If the results of a new sustainability study are any indication, fashion has a long way to go in educating consumers about what actually makes clothing eco-friendly.
A new international study on consumer attitudes toward textile materials and sustainability shows 86 percent of respondents consider wood–the key raw material for cellulosic fibers–a sustainable textile raw material. But 26 percent of Americans believe crude oil, from which planet-polluting fibers like polyester are made, qualifies as a “sustainable” input for clothing, according to the study “Consumer perceptions of the sustainability of the clothing industry and textile fibers.”
Despite many respondents voting in favor of tree-based garments, only one-third are familiar with wood-fiber-based apparel. Consumers also think a brand’s sustainability image is the single-most-important sign of a conscious buying decision.
Derived from thesis work by environmental management student Fia Husu at the University of Jyväskylä in Finland, the study was informed by a digital survey by Norstat in Finland, Sweden, Germany, France and the United States this past spring. The sampling gathered more than 300 responses per country for a total of 1,572 responses encompassing people aged 15 to 40 years.
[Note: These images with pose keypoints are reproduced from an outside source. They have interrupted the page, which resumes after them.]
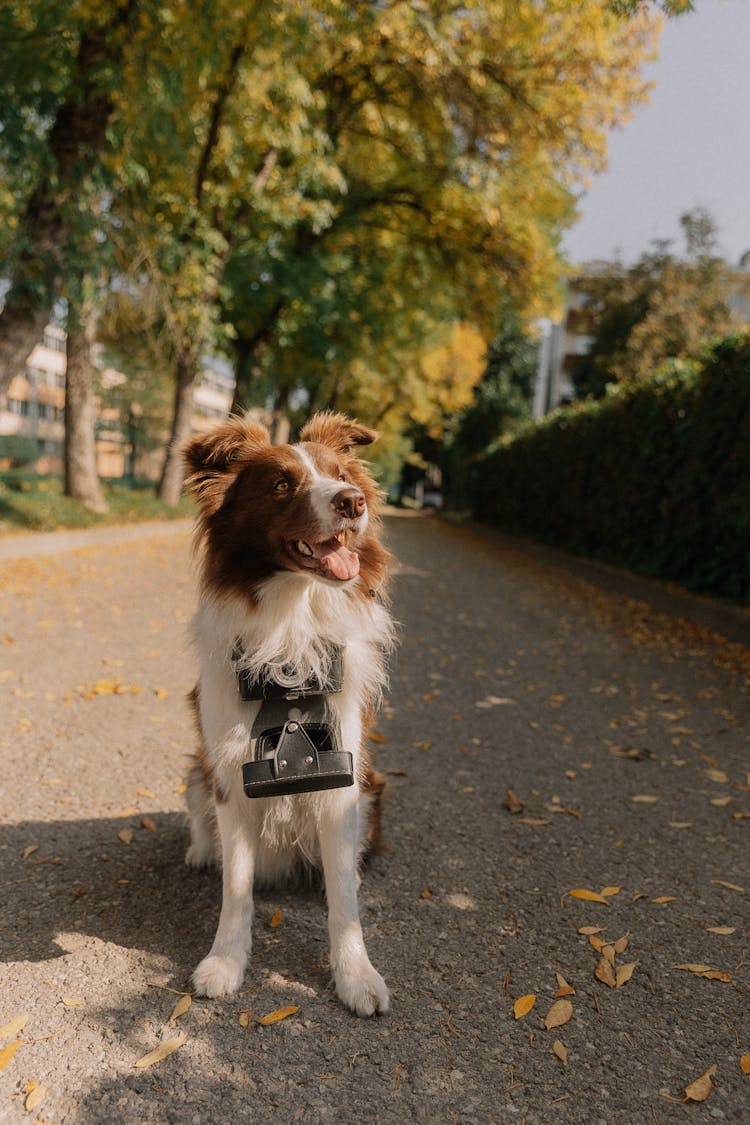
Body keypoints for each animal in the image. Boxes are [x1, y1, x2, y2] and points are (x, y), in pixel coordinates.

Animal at [183, 409, 393, 1017]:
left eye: (341, 474)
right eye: (281, 484)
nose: (352, 501)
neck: (291, 621)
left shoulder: (343, 777)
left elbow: (343, 898)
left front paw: (356, 976)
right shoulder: (230, 773)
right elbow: (236, 888)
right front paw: (225, 962)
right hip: (198, 769)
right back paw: (200, 850)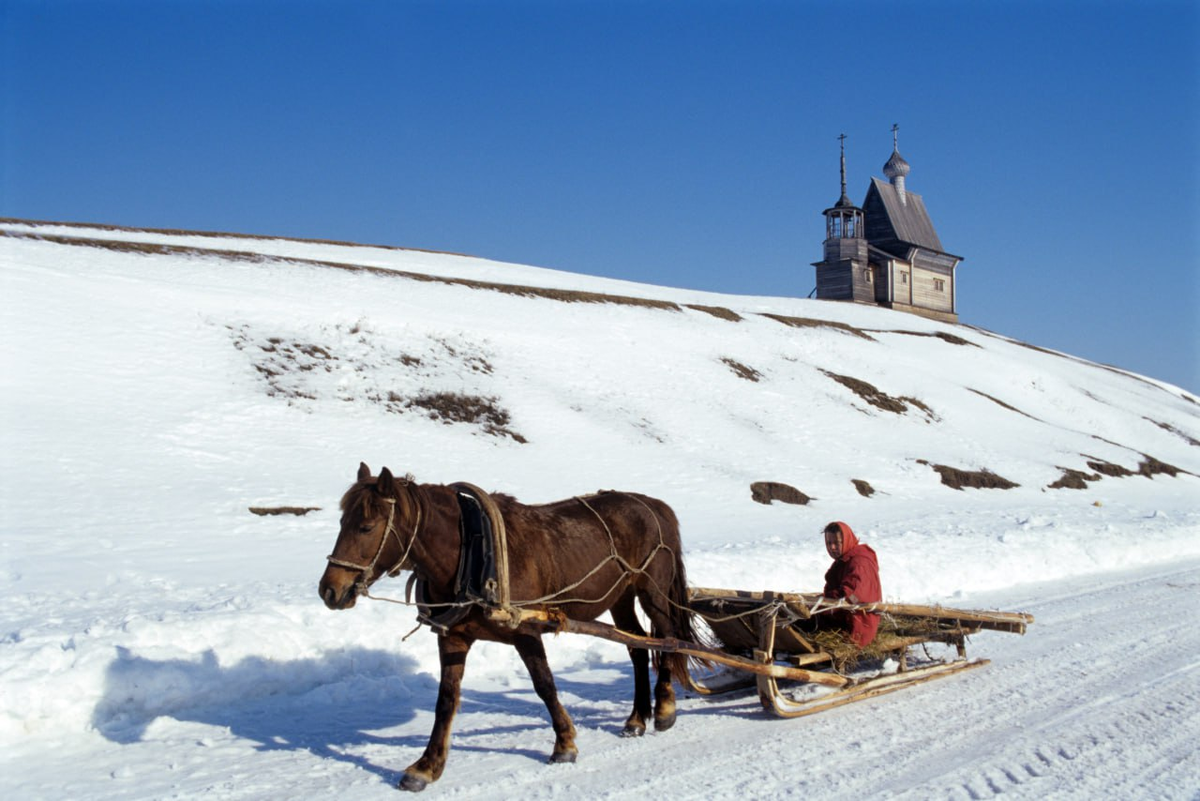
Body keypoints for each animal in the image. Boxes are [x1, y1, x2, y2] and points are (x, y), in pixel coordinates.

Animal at [316, 465, 700, 791]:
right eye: (341, 521)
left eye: (366, 527)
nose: (329, 590)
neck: (472, 555)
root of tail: (653, 504)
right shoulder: (453, 638)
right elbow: (446, 701)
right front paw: (426, 766)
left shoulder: (526, 632)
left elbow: (545, 685)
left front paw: (564, 743)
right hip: (620, 598)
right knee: (637, 647)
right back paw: (636, 718)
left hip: (652, 592)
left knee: (668, 640)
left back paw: (665, 709)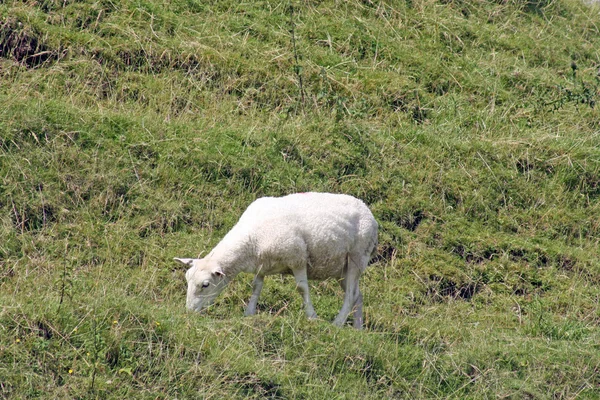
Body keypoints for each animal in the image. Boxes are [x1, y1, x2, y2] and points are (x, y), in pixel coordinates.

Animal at [175, 191, 380, 328]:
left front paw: (311, 316)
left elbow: (302, 288)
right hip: (341, 267)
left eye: (205, 284)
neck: (252, 239)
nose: (189, 312)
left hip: (357, 256)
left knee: (351, 295)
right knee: (358, 295)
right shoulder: (262, 264)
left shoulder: (297, 258)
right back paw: (357, 328)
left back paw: (337, 323)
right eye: (187, 280)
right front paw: (249, 313)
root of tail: (368, 211)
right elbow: (256, 287)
Nordic respondents were most pro wood–90 percent of Finns and 91 percent of Swedes considered wood a sustainable textile raw material. Many cited environmental concerns as reasons for not finding wood-based textiles appealing, beyond disliking their qualities as a fabric.
According to the study, harmful chemicals were seen as the textile industry’s worst environmental problem, with 64 percent considering this an issue, while 60 percent also associated excessive water consumption among the sector’s most pressuring concerns, followed by ocean microplastics, waste and CO2 emissions.
When asked what factors make up a sustainable image of a product, a brand’s sustainability image received the most replies with 54 percent. Only 29 percent of respondents thought high price was a sign of sustainability. Environmental certificates were considered an indicator of sustainability by 48 percent.
“When the Spinnova fiber is made of farmed wood, the raw material value chain is CO2 positive,” said Janne Poranen, CEO of Spinnova, a Finnish, sustainable fiber innovation company that develops ecological breakthrough technology for manufacturing cellulose-based fibers. “This means the trees are a larger carbon sink than the lumbering, pulping and logistics combined emit. Therefore, concerns over excessive lumbering and native forest use are mostly unnecessary.”
The Spinnova value chain, which sources only use certified wood or waste raw materials, features 99 percent less water and 65 percent less CO2 emissions than the cotton value chain.
Last week, wood-based fiber specialist Lenzing Group released findings from its global consumer perception survey on “Sustainable Raw Materials in Fashion and Home Textiles” that found a need for closer collaboration between the clothing and home textile industries.
Among the three top takeaways were that conscious consumers actively engage in pursuing a sustainable lifestyle and are regularly educating themselves about raw materials. It showed 86 percent of respondents believed purchasing clothes made from sustainable raw materials was a key component of living a more sustainable lifestyle and they frequently purchase products from brands that are committed to using sustainable raw materials or recycled materials in their products.
The survey also revealed that a majority of respondents actively learn about sustainability through researching a product’s production process before purchasing–76 percent in clothing and 74 percent in bedding and home textiles. They also tend to read label hangtags, 88 percent in clothing and 86 percent in bedding and home textiles, and most respondents are willing to pay an average of 40 percent more for clothing or home textile products with descriptions that reflect sustainability.